Back in May, I wrote a cautionary post about the legal-wrangling equivalent of dancing in the end zone before the instant-replay review of your touchdown has been completed.
At the time, part of my concern was over the still-unfinished business at the circuit court level — because the court’s request that the two sides to negotiate an agreement on a revised set of 2257 regulations was pending. The rest of my concern was rooted in the assumption that whatever the two sides might agree upon, there would still be portions of the court’s decision which one side or the other would want to appeal.
The negotiations between the FSC and the government didn’t produce any sort of agreement, of course, making an already likely appeal of the court’s decision a virtual certainty. And sure enough, since U.S. District Judge Michael M. Baylson issued his memorandum opinion on September 24, both the Free Speech Coalition and the DOJ have filed notices of appeal in the case. The DOJ filed its notice on October 1, the FSC filed its cross-appeal the following day.
Neither party has filed anything beyond the initial notice of appeal, so there’s not much to go on yet in terms of evaluating their arguments. For now, the important thing to understand is the reason why we have two appeals pending before the Third Circuit in the case, as that may be a source of confusion for those who haven’t followed the case closely.
In short, neither side got what it wanted from Judge Baylson. While it was understandable why the FSC considered both Baylson’s order issued in May and his final decree significant victories for the adult industry, portions of the judge’s ruling went against the FSC, as well.
For example, Baylson found the plaintiffs had “failed to meet their burden on their First Amendment facial overbreadth claim” and dismissed some of the as-applied challenges to 2257 and 2257A because he found the FSC and American Society of Media Photographers lacked standing with respect to those claims. On the government’s side of things, the reason for the appeal is even clearer; Baylson’s decision rendered portions of the law and related regulations unconstitutional and unenforceable.
While we do know why each side has appealed, what we don’t yet know is the contour and content of the arguments they intend to make in those appeals. When that becomes clear, YNOT will ask attorneys observing the case for feedback on and analysis of those arguments – and maybe even to hazard a guess on the outcome of the appeals, should they feel bold enough to offer such.

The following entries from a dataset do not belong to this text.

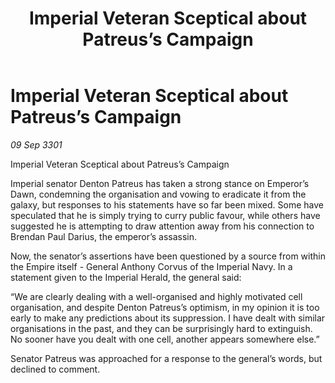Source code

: :PROPERTIES:
:ID:       9727c0f1-d575-4841-9bb7-b1df79ab3171
:END:
#+title: Imperial Veteran Sceptical about Patreus’s Campaign
#+filetags: :galnet:

* Imperial Veteran Sceptical about Patreus’s Campaign

/09 Sep 3301/

Imperial Veteran Sceptical about Patreus’s Campaign 
 
Imperial senator Denton Patreus has taken a strong stance on Emperor’s Dawn, condemning the organisation and vowing to eradicate it from the galaxy, but responses to his statements have so far been mixed. Some have speculated that he is simply trying to curry public favour, while others have suggested he is attempting to draw attention away from his connection to Brendan Paul Darius, the emperor’s assassin. 

Now, the senator’s assertions have been questioned by a source from within the Empire itself - General Anthony Corvus of the Imperial Navy. In a statement given to the Imperial Herald, the general said: 

“We are clearly dealing with a well-organised and highly motivated cell organisation, and despite Denton Patreus’s optimism, in my opinion it is too early to make any predictions about its suppression. I have dealt with similar organisations in the past, and they can be surprisingly hard to extinguish. No sooner have you dealt with one cell, another appears somewhere else.” 

Senator Patreus was approached for a response to the general’s words, but declined to comment.
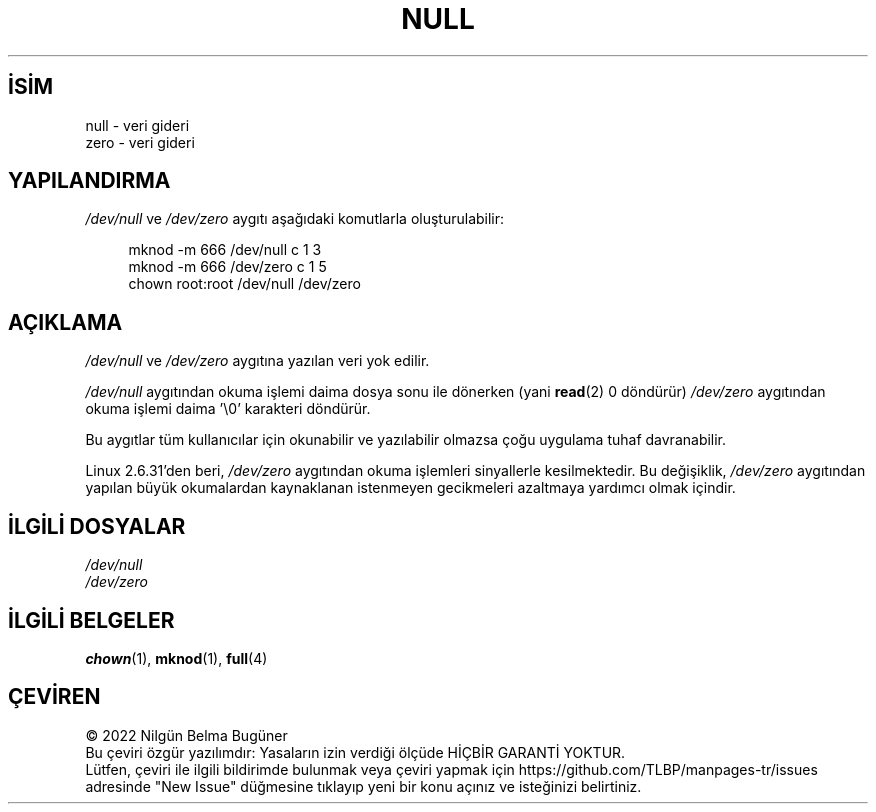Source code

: .ig
 * Bu kılavuz sayfası Türkçe Linux Belgelendirme Projesi (TLBP) tarafından
 * XML belgelerden derlenmiş olup manpages-tr paketinin parçasıdır:
 * https://github.com/TLBP/manpages-tr
 *
 * Özgün Belgenin Lisans ve Telif Hakkı bilgileri:
 *
 * Copyright (c) 1993 Michael Haardt (michael@moria.de),
 *     Fri Apr  2 11:32:09 MET DST 1993
 *
 * %%%LICENSE_START(GPLv2+_DOC_FULL)
 * This is free documentation; you can redistribute it and/or
 * modify it under the terms of the GNU General Public License as
 * published by the Free Software Foundation; either version 2 of
 * the License, or (at your option) any later version.
 *
 * The GNU General Public License’s references to "object code"
 * and "executables" are to be interpreted as the output of any
 * document formatting or typesetting system, including
 * intermediate and printed output.
 *
 * This manual is distributed in the hope that it will be useful,
 * but WITHOUT ANY WARRANTY; without even the implied warranty of
 * MERCHANTABILITY or FITNESS FOR A PARTICULAR PURPOSE.  See the
 * GNU General Public License for more details.
 *
 * You should have received a copy of the GNU General Public
 * License along with this manual; if not, see
 * <http://www.gnu.org/licenses/>.
 * %%%LICENSE_END
 *
 * Modified Sat Jul 24 17:00:12 1993 by Rik Faith (faith@cs.unc.edu)
..
.\" Derlenme zamanı: 2023-01-21T21:03:32+03:00
.TH "NULL" 4 "Temmuz 2015" "Linux man-pages 5.10" ">Özel Dosyalar"
.\" Sözcükleri ilgisiz yerlerden bölme (disable hyphenation)
.nh
.\" Sözcükleri yayma, sadece sola yanaştır (disable justification)
.ad l
.PD 0
.SH İSİM
null - veri gideri
.br
zero - veri gideri
.sp
.SH "YAPILANDIRMA"
\fI/dev/null\fR ve \fI/dev/zero\fR aygıtı aşağıdaki komutlarla oluşturulabilir:
.sp
.RS 4
.nf
mknod -m 666 /dev/null c 1 3
mknod -m 666 /dev/zero c 1 5
chown root:root /dev/null /dev/zero
.fi
.sp
.RE
.sp
.SH "AÇIKLAMA"
\fI/dev/null\fR ve \fI/dev/zero\fR aygıtına yazılan veri yok edilir.
.sp
\fI/dev/null\fR aygıtından okuma işlemi daima dosya sonu ile dönerken (yani \fBread\fR(2) 0 döndürür) \fI/dev/zero\fR aygıtından okuma işlemi daima ’\\0’ karakteri döndürür.
.sp
Bu aygıtlar tüm kullanıcılar için okunabilir ve yazılabilir olmazsa çoğu uygulama tuhaf davranabilir.
.sp
Linux 2.6.31’den beri, \fI/dev/zero\fR aygıtından okuma işlemleri sinyallerle kesilmektedir. Bu değişiklik, \fI/dev/zero\fR aygıtından yapılan büyük okumalardan kaynaklanan istenmeyen gecikmeleri azaltmaya yardımcı olmak içindir.
.sp
.SH "İLGİLİ DOSYALAR"
\fI/dev/null\fR
.br
\fI/dev/zero\fR
.sp
.SH "İLGİLİ BELGELER"
\fBchown\fR(1), \fBmknod\fR(1), \fBfull\fR(4)
.sp
.SH "ÇEVİREN"
© 2022 Nilgün Belma Bugüner
.br
Bu çeviri özgür yazılımdır: Yasaların izin verdiği ölçüde HİÇBİR GARANTİ YOKTUR.
.br
Lütfen, çeviri ile ilgili bildirimde bulunmak veya çeviri yapmak için https://github.com/TLBP/manpages-tr/issues adresinde "New Issue" düğmesine tıklayıp yeni bir konu açınız ve isteğinizi belirtiniz.
.sp
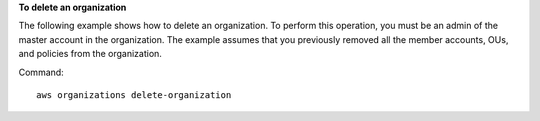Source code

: **To delete an organization**

The following example shows how to delete an organization. To perform this operation, you must be an admin of the master account in the organization. The example assumes that you previously removed all the member accounts, OUs, and policies from the organization.

Command::

  aws organizations delete-organization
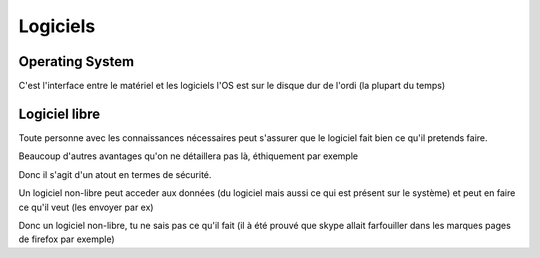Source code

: Logiciels
#########

Operating System
================

C'est l'interface entre le matériel et les logiciels
l'OS est sur le disque dur de l'ordi (la plupart du temps)

Logiciel libre
==============

Toute personne avec les connaissances nécessaires peut s'assurer que le
logiciel fait bien ce qu'il pretends faire.

Beaucoup d'autres avantages qu'on ne détaillera pas là, éthiquement
par exemple

Donc il s'agit d'un atout en termes de sécurité.

Un logiciel non-libre peut acceder aux données (du logiciel mais aussi ce qui
est présent sur le système) et peut en faire ce qu'il veut (les envoyer par ex)

Donc un logiciel non-libre, tu ne sais pas ce qu'il fait (il à été prouvé que
skype allait farfouiller dans les marques pages de firefox par exemple)
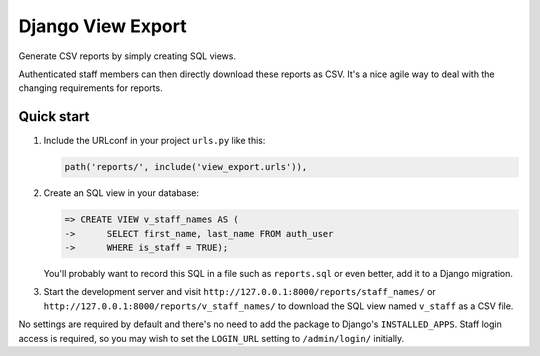 ==================
Django View Export
==================

Generate CSV reports by simply creating SQL views.

Authenticated staff members can then directly download these reports as CSV.
It's a nice agile way to deal with the changing requirements for reports.


Quick start
-----------

1. Include the URLconf in your project ``urls.py`` like this:

   .. code-block:: python

        path('reports/', include('view_export.urls')),


2. Create an SQL view in your database:

   .. code-block:: sql

        => CREATE VIEW v_staff_names AS (
        ->      SELECT first_name, last_name FROM auth_user
        ->      WHERE is_staff = TRUE);

   You'll probably want to record this SQL in a file such as ``reports.sql`` or
   even better, add it to a Django migration.

3. Start the development server and visit ``http://127.0.0.1:8000/reports/staff_names/``
   or ``http://127.0.0.1:8000/reports/v_staff_names/`` to download the SQL view named
   ``v_staff`` as a CSV file.

No settings are required by default and there's no need to add the package to
Django's ``INSTALLED_APPS``. Staff login access is required, so you may wish to
set the ``LOGIN_URL`` setting to ``/admin/login/`` initially.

The other case headed for appellate court, of course, is the challenge to FOSTA filed by the Woodhull Freedom Foundation and their co-plaintiffs. Woodhull’s notice of appeal was filed yesterday, a development which, like the appeals in the 2257 case, came as no great surprise.
After Woodhull’s complaint was dismissed by U.S District Court Judge Richard J. Leon on September 24, attorney Larry Walters, part of the legal team representing the plaintiffs, told YNOT that the plaintiffs “understood that the district court decision would only be a step in the long process of challenging the law.”
“We believe that the plaintiffs established standing to pursue a pre-enforcement challenge to FOSTA under the standards applicable in First Amendment cases,” Walters said at the time. “Our clients are evaluating the appropriate next steps in pursuing the litigation.”
Obviously, that next step has been taken with the filing of the notice of appeal – and the plaintiffs sound every bit as confident in their case as they were when it was first filed in July.
“FOSTA directly threatens the right to sexual freedom and reduces the amount of life-saving information that can be shared online,” Ricci Levy, Woodhull’s President and CEO said in a statement issued yesterday. “This law is a clear First Amendment violation hiding under the false assertion that by censoring the internet, prostitution and human trafficking will be stopped. We’re in this for the long haul and you can count on us to continue to fight illogical and unconstitutional laws, like FOSTA, which hamper our mission and restrict free expression.”
As with the FSC and DOJ’s appeals in the 2257 case, no briefs have been filed and no hearing dates have been set in the Woodhull challenge to FOSTA, making it hard to assess the chances of the appeal being successful. Unlike the FSC case, only one appeal has been filed in the Woodhull case, because the early dismissal of Woodhull’s lawsuit meant there were no rulings in the case which were adverse to the government’s position.
YNOT will continue to follow both these important cases and provide updates as they progress through the appellate process.